[Source data]

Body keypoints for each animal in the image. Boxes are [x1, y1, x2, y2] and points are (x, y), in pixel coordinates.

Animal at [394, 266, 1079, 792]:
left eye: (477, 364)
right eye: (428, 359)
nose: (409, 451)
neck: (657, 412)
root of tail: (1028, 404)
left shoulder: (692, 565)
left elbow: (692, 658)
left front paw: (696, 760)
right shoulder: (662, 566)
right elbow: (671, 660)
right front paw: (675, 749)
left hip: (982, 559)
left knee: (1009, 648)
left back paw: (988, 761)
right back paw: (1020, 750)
* * *
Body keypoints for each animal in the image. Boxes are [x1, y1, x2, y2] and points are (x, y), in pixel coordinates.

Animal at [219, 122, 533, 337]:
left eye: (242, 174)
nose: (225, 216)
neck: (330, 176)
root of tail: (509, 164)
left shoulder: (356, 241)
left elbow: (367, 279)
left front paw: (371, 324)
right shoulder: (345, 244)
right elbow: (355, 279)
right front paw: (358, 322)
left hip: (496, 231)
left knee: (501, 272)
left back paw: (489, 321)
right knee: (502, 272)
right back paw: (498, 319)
* * *
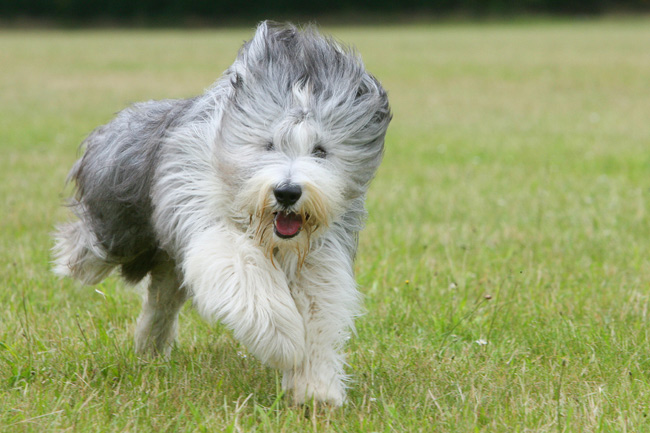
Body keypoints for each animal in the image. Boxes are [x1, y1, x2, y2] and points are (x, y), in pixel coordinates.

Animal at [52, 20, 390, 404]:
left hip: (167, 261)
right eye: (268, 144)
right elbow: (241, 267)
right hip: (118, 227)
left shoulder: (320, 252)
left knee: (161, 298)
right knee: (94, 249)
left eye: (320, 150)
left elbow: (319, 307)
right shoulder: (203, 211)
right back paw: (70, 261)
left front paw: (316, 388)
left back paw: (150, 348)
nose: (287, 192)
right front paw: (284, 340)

- WHAT IS BEING ASKED: Above are the entries. Copy exactly the part that opens with the line containing "left eye: (477, 364)" and closes with the line containing "right back paw: (1020, 750)", and no more.

- EXERCISE ANSWER:
left eye: (477, 364)
right eye: (428, 359)
nose: (409, 451)
neck: (657, 412)
root of tail: (1028, 404)
left shoulder: (692, 565)
left elbow: (692, 658)
left front paw: (696, 760)
right shoulder: (662, 566)
right elbow: (671, 660)
right front paw: (675, 749)
left hip: (982, 559)
left knee: (1009, 648)
left back paw: (988, 761)
right back paw: (1020, 750)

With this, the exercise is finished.